- Born: United States
- Occupations: Humorist, novelist
- Writing career
- Pen name: Gladstone
- Language: English
- Period: Contemporary
- Genres: Satire, dystopian
- Subjects: Pop culture, news media, Americana
- Notable work: Notes from the Internet Apocalypse

= Wayne Gladstone =

American writer, humorist and novelist

Wayne Gladstone (also known as Gladstone) is an American writer, humorist and novelist best known for his work with Cracked.com, his web show Hate By Numbers, and the novel Notes from the Internet Apocalypse, the first in a trilogy of books entitled The Internet Apocalypse Trilogy.

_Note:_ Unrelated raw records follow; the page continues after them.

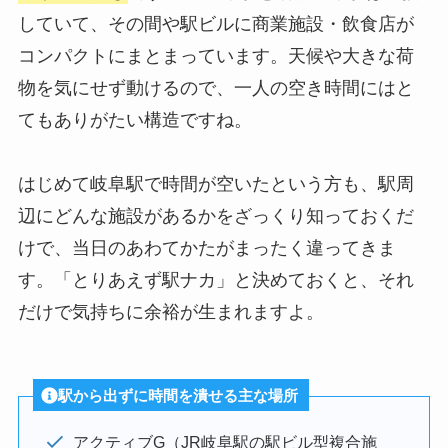
していて、その間や駅ビルに商業施設・飲食店が
コンパクトにまとまっています。天候や大きな荷
物を気にせず動けるので、一人の空き時間にはと
てもありがたい構造ですね。
はじめて岐阜駅で時間が空いたという方も、駅周
辺にどんな施設があるかをざっくり知っておくだ
けで、当日のあわてかたがまったく違ってきま
す。「とりあえず駅ナカ」と決めておくと、それ
だけで気持ちに余裕が生まれますよ。
駅から出ずに時間を潰せる主な場所
アクティブG（JR岐阜駅の駅ビル型複合施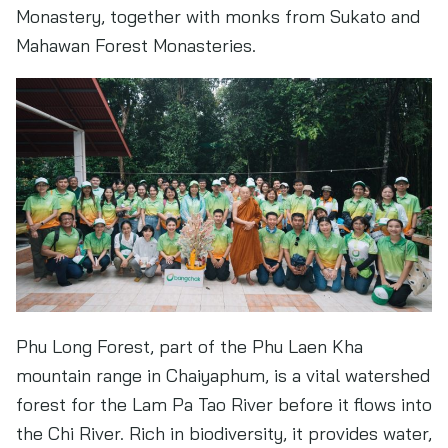
Monastery, together with monks from Sukato and
Mahawan Forest Monasteries.
Phu Long Forest, part of the Phu Laen Kha
mountain range in Chaiyaphum, is a vital watershed
forest for the Lam Pa Tao River before it flows into
the Chi River. Rich in biodiversity, it provides water,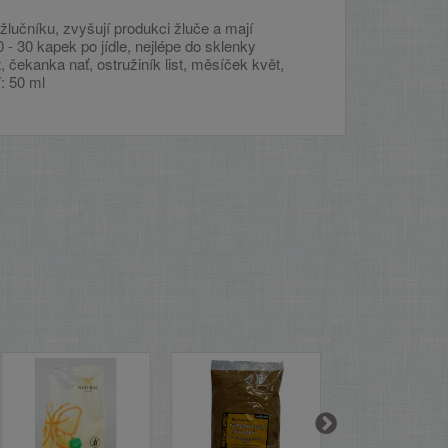
lučníku, zvyšují produkci žluče a mají
- 30 kapek po jídle, nejlépe do sklenky
 čekanka nať, ostružiník list, měsíček květ,
: 50 ml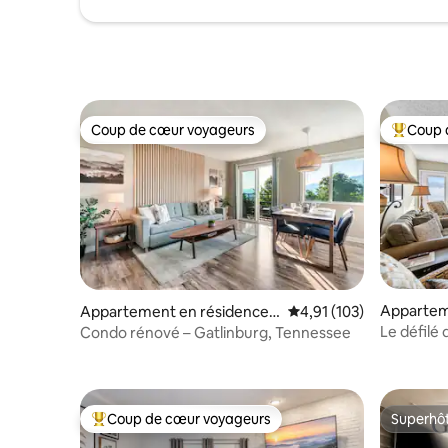
Coup de cœur voyageurs
Coup 
Coup de cœur voyageurs
Coups de
Appartem
Appartement en résidence ⋅
Évaluation moyenne sur
4,91 (103)
Gatlinbur
Gatlinburg
Le défilé 
Condo rénové – Gatlinburg, Tennessee
commence
Coup de cœur voyageurs
Superhô
Coups de cœur voyageurs les plus appréciés
Superhô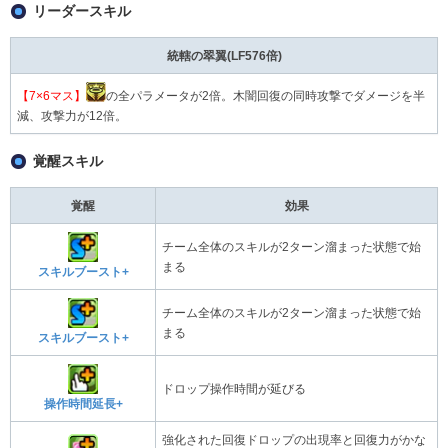
リーダースキル
統轄の翠翼(LF576倍)
【7×6マス】
の全パラメータが2倍。木闇回復の同時攻撃でダメージを半
減、攻撃力が12倍。
覚醒スキル
覚醒
効果
チーム全体のスキルが2ターン溜まった状態で始
まる
スキルブースト+
チーム全体のスキルが2ターン溜まった状態で始
まる
スキルブースト+
ドロップ操作時間が延びる
操作時間延長+
強化された回復ドロップの出現率と回復力がかな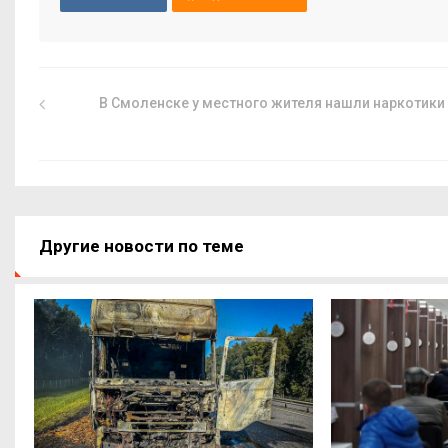
В Смоленске у местного жителя нашли наркотики
Другие новости по теме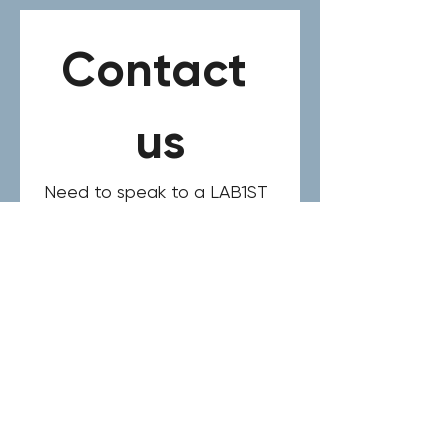
Contact 
us
Need to speak to a LAB1ST 
expert? Please complete 
the form below for your 
general request, product or 
service inquiry.
Name
*
Email
*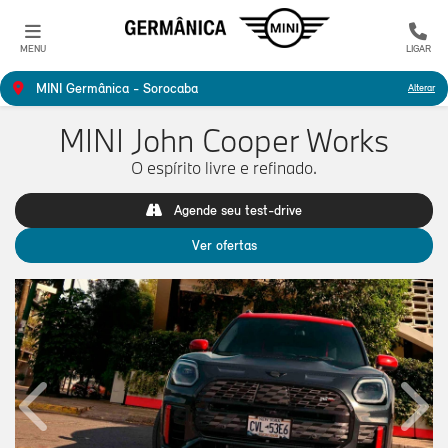
MENU
LIGAR
MINI Germânica - Sorocaba
Alterar
MINI John Cooper Works
O espírito livre e refinado.
Agende seu test-drive
Ver ofertas
Anterior
Próx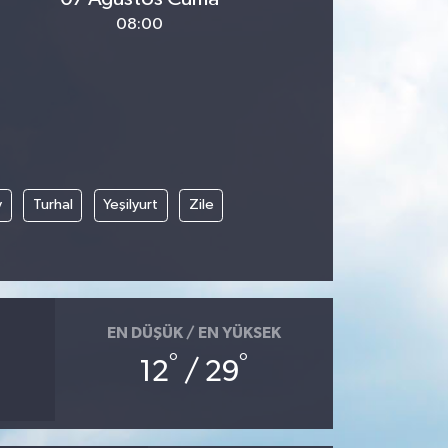
08:00
y
Turhal
Yeşilyurt
Zile
EN DÜŞÜK / EN YÜKSEK
°
°
12
/ 29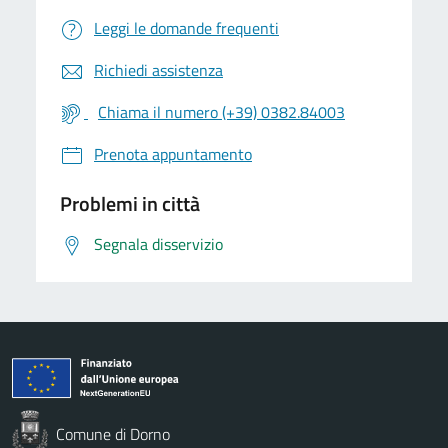
Leggi le domande frequenti
Richiedi assistenza
Chiama il numero (+39) 0382.84003
Prenota appuntamento
Problemi in città
Segnala disservizio
Comune di Dorno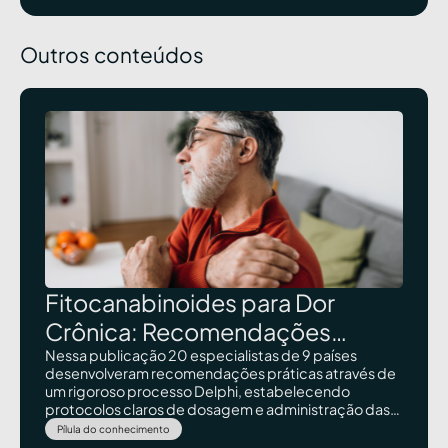
Outros conteúdos
Fitocanabinoides para Dor
Crônica: Recomendações
Internacionais Sobre Dosagem e
Nessa publicação 20 especialistas de 9 países
desenvolveram recomendações práticas através de
Administração
um rigoroso processo Delphi, estabelecendo
protocolos claros de dosagem e administração das
diferentes proporções entre CBD e THC, com
Pílula do conhecimento
estratégias específicas adaptadas ao perfil clínico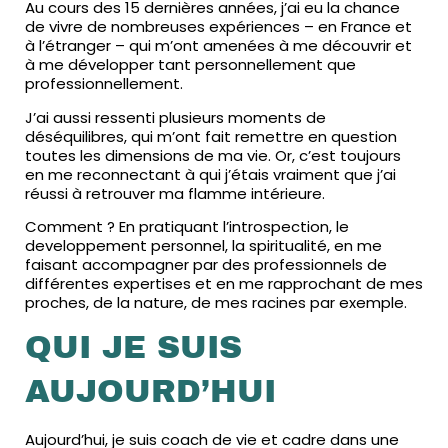
Au cours des 15 dernières années, j’ai eu la chance
de vivre de nombreuses expériences – en France et
à l’étranger – qui m’ont amenées à me découvrir et
à me développer tant personnellement que
professionnellement.
J’ai aussi ressenti plusieurs moments de
déséquilibres, qui m’ont fait remettre en question
toutes les dimensions de ma vie. Or, c’est toujours
en me reconnectant à qui j’étais vraiment que j’ai
réussi à retrouver ma flamme intérieure.
Comment ? En pratiquant l’introspection, le
developpement personnel, la spiritualité, en me
faisant accompagner par des professionnels de
différentes expertises et en me rapprochant de mes
proches, de la nature, de mes racines par exemple.
QUI JE SUIS
AUJOURD’HUI
Aujourd’hui, je suis coach de vie et cadre dans une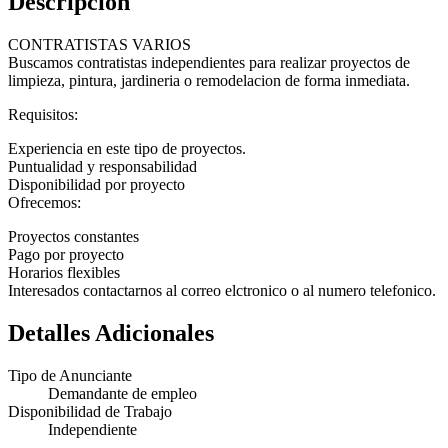
Descripción
CONTRATISTAS VARIOS
Buscamos contratistas independientes para realizar proyectos de
limpieza, pintura, jardineria o remodelacion de forma inmediata.
Requisitos:
Experiencia en este tipo de proyectos.
Puntualidad y responsabilidad
Disponibilidad por proyecto
Ofrecemos:
Proyectos constantes
Pago por proyecto
Horarios flexibles
Interesados contactarnos al correo elctronico o al numero telefonico.
Detalles Adicionales
Tipo de Anunciante
Demandante de empleo
Disponibilidad de Trabajo
Independiente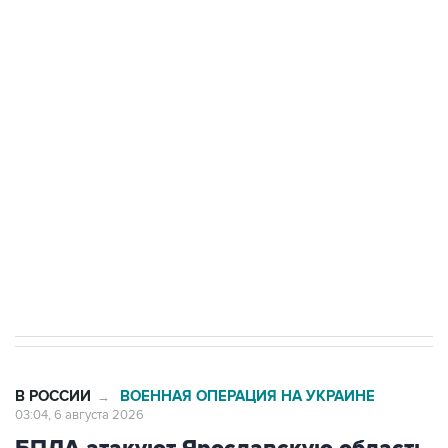
БПЛА на автомобиль в Удмуртии
Путин сообщил о решении сосредоточить в
одних руках все службы тыла Минобороны
Как российские медицинские технологии
выходят на мировые рынки
Социальная реклама, АНО «Национальные приоритеты».
ИНН 7725383515 Erid: F7NfYUJCUneVdTRF8PRs
Трамп заявил, что переговоры с Ираном
начнутся в понедельник
В РОССИИ
ВОЕННАЯ ОПЕРАЦИЯ НА УКРАИНЕ
→
03:04, 6 августа 2026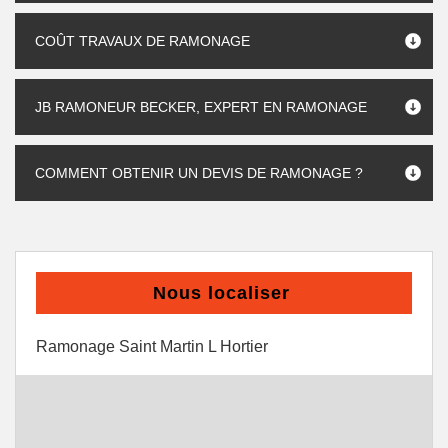
COÛT TRAVAUX DE RAMONAGE
JB RAMONEUR BECKER, EXPERT EN RAMONAGE
COMMENT OBTENIR UN DEVIS DE RAMONAGE ?
Nous localiser
Ramonage Saint Martin L Hortier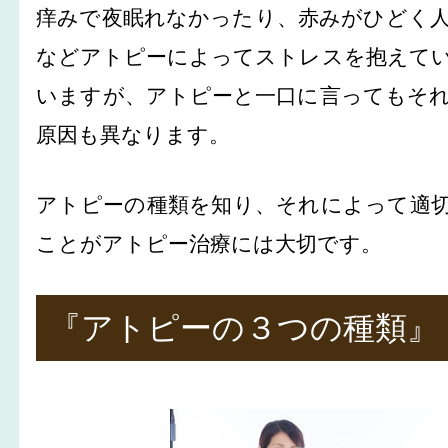
痒みで夜眠れなかったり、赤みがひどく
などアトピーによってストレスを抱えて
いますが、アトピーと一口に言ってもそ
原因も異なります。
アトピーの種類を知り、それによって適
ことがアトピー治療には大切です。
『アトピーの３つの種類』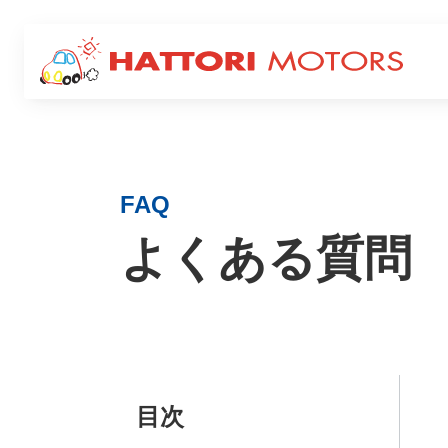
Service
サービス
FAQ
よくある質問
キャン
ロードサービス
ー
目次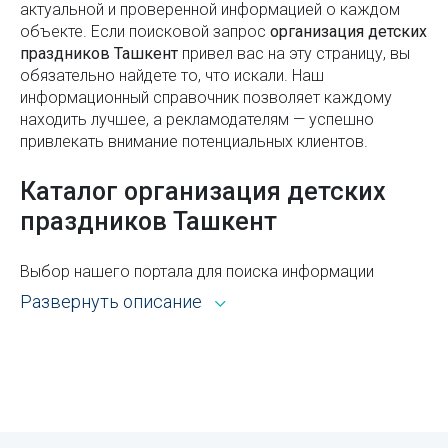
Сертификация продукции
актуальной и проверенной информацией о каждом
Солнечные панели - временный тренд или
объекте. Если поисковой запроc
организация детских
Сертификация строительных материалов
будущее
праздников Ташкент
привел вас на эту страницу, вы
обязательно найдете то, что искали. Наш
Сертификация услуг
Как правильно организовать рабочее
информационный справочник позволяет каждому
пространство с офисной мебелью
находить лучшее, а рекламодателям — успешно
Системы управления - безопасностью
привлекать внимание потенциальных клиентов.
Герб Узбекистана
Службы доставки
Каталог организация детских
Накопительные бонусные карты в Узбекистане
Снабжение материалами
праздников Ташкент
Время намаза в Рамадан 2026
Стекло обработка
Автострахование каско и ОСАГО: что это такое и
Выбор нашего портала для поиска информации
Стенография
зачем нужны оба полиса
открывает широкие возможности. Каталог Sprav для
Развернуть описание
Страхование
пользователей и рекламодателей — это:
Маркировка электроники и бытовой техники
Страхование от несчастных случаев
Всё из рубрики организация детских праздников
Специи и пряности на все вкусы: правила
Ташкента с адресами, телефонами, контактами,
Страховые компании
использования
режимом работы и другой справочной
информацией.
Страховые услуги
Курсы повышения квалификации в Узбекистане: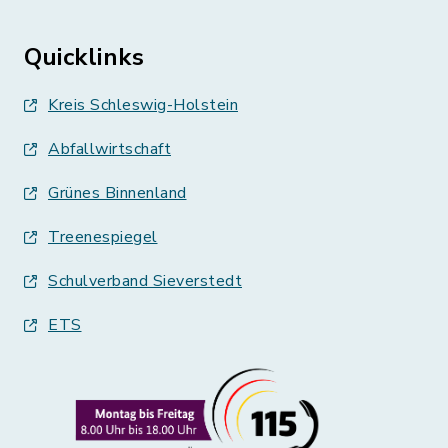
Quicklinks
Kreis Schleswig-Holstein
Abfallwirtschaft
Grünes Binnenland
Treenespiegel
Schulverband Sieverstedt
ETS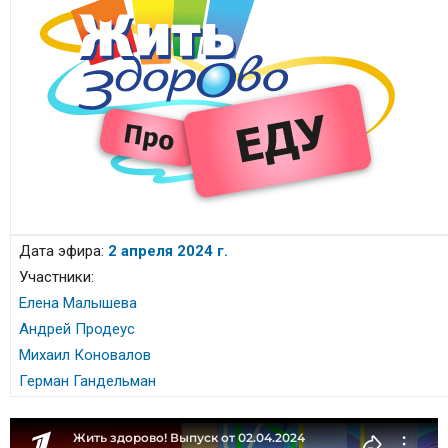
Дата эфира:
2 апреля 2024 г.
Участники:
Елена Малышева
Андрей Продеус
Михаил Коновалов
Герман Гандельман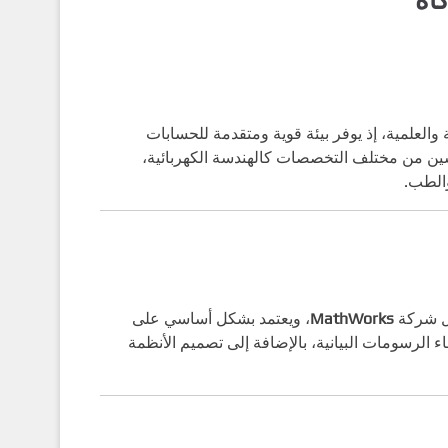
والعلمية، إذ يوفر بيئة قوية ومتقدمة للحسابات
ندسين من مختلف التخصصات كالهندسة الكهربائية،
والطب.
بل شركة
MathWorks
، ويعتمد بشكل أساسي على
ء الرسومات البيانية، بالإضافة إلى تصميم الأنظمة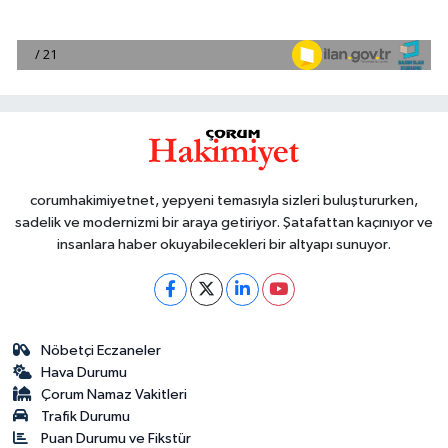
corumhakimiyetnet, yepyeni temasıyla sizleri buluştururken,
sadelik ve modernizmi bir araya getiriyor. Şatafattan kaçınıyor ve
insanlara haber okuyabilecekleri bir altyapı sunuyor.
Nöbetçi Eczaneler
Hava Durumu
Çorum Namaz Vakitleri
Trafik Durumu
Puan Durumu ve Fikstür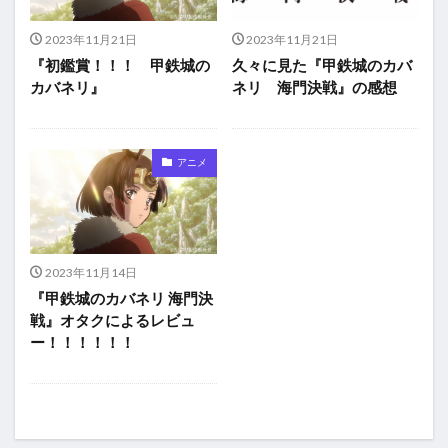
2023年11月21日
2023年11月21日
『初鑑賞！！！ 甲鉄城の
久々に見た『甲鉄城のカバ
カバネリ』
ネリ 海門決戦』の感想
アニメ
2023年11月14日
『甲鉄城のカバネリ 海門決
戦』オタクによるレビュ
ー！！！！！！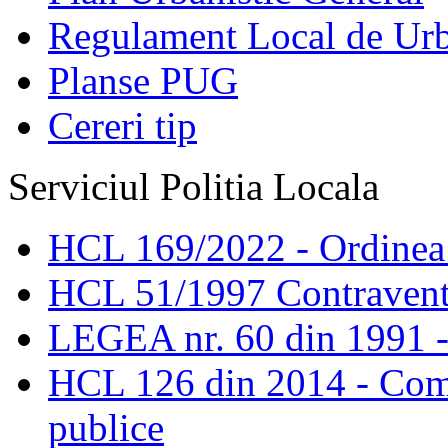
Regulament Local de Ur
Planse PUG
Cereri tip
Serviciul Politia Locala
HCL 169/2022 - Ordinea s
HCL 51/1997 Contravent
LEGEA nr. 60 din 1991 -
HCL 126 din 2014 - Comis
publice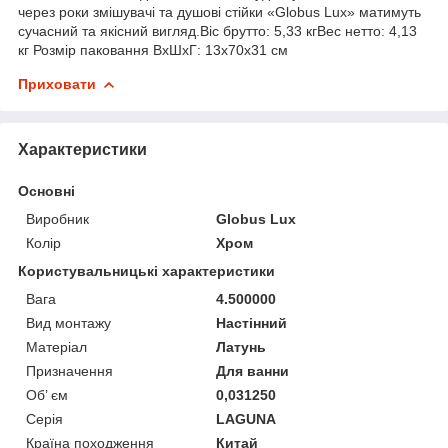
через роки змішувачі та душові стійки «Globus Lux» матимуть
сучасний та якісний вигляд.Віс брутто: 5,33 кгВес нетто: 4,13
кг Розмір паковання ВхШхГ: 13х70х31 см
Приховати
Характеристики
Основні
Виробник
Globus Lux
Колір
Хром
Користувальницькі характеристики
Вага
4.500000
Вид монтажу
Настінний
Матеріал
Латунь
Призначення
Для ванни
Об’ єм
0,031250
Серія
LAGUNA
Країна походження
Китай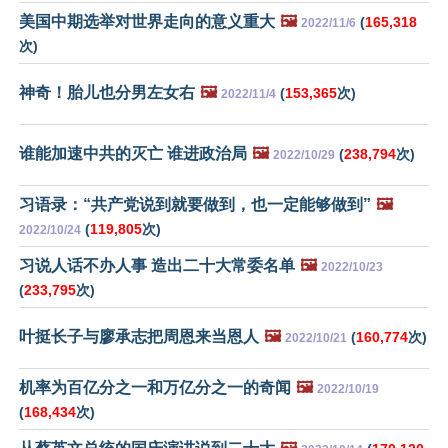
美国中期选举对世界走向的意义重大
🖼️
(
165,318
2022/11/6
次)
神奇！胎儿也分男左女右
🖼️
(
153,365
次)
2022/11/4
谁能加速中共的灭亡 谁进政治局
🖼️
(
238,794
次)
2022/10/29
习语录：“共产党说到就要做到，也一定能够做到”
🖼️
(
119,805
次)
2022/10/24
习说人话不办人事 造出二十大常委名单
🖼️
2022/10/23
(
233,795
次)
叶挺长子与廖承志把周恩来当恩人
🖼️
(
160,774
次)
2022/10/21
机率为百亿分之一和万亿分之一的奇闻
🖼️
2022/10/19
(
168,434
次)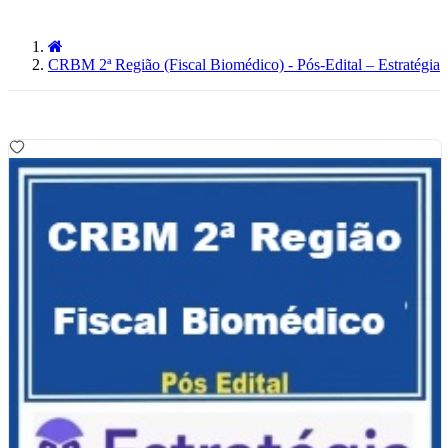
CRBM 2ª Região (Fiscal Biomédico) - Pós-Edital – Estratégia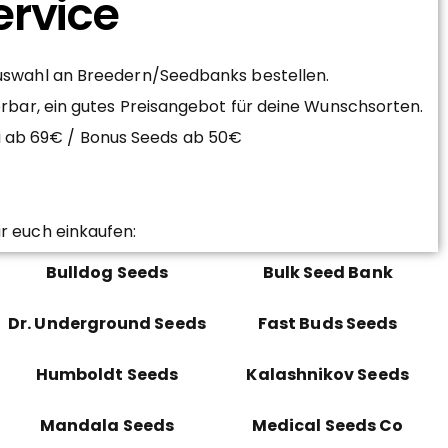
ervice
Auswahl an Breedern/Seedbanks bestellen.
erbar, ein gutes Preisangebot für deine Wunschsorten.
ei ab 69€ / Bonus Seeds ab 50€
r euch einkaufen:
Bulldog Seeds
Bulk Seed Bank
Dr. Underground Seeds
Fast Buds Seeds
Humboldt Seeds
Kalashnikov Seeds
Mandala Seeds
Medical Seeds Co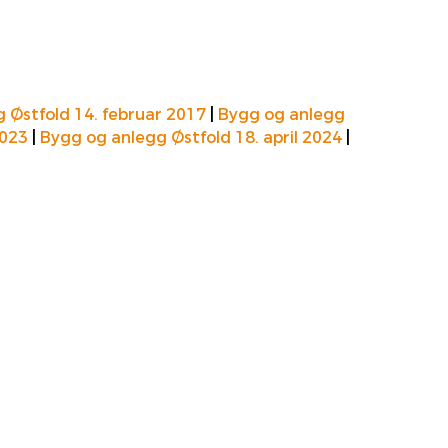
 Østfold 14. februar 2017
|
Bygg og anlegg
2023
|
Bygg og anlegg Østfold 18. april 2024
|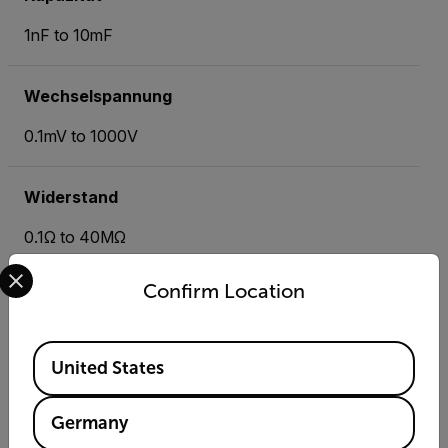
1nF to 10mF
Wechselspannung
0.1mV to 1000V
Widerstand
0.1Ω to 40MΩ
Select your preferred country and language from the options 
Confirm Location
Ressourcen und Support
Available Locations
Dokumente
United States
Germany
Suchen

Following the release of Notes from the Internet Apocalypse, Gladstone has been interviewed on the internet's effect on pop culture by Esquire, as well as appearing on Fusion.net in an interview hypothesizing the societal effects of the disappearance of the Internet.

The second novel in Gladstone's Internet apocalypse trilogy, Agents of the Internet Apocalypse, was released on July 21, 2015.

The third novel in Gladstone's Internet apocalypse trilogy, Reports on the Internet Apocalypse, was released on November 1, 2016.

Gladstone received a B.A. in English from Cornell University in 1995 and earned a J.D. from Fordham University in 1999.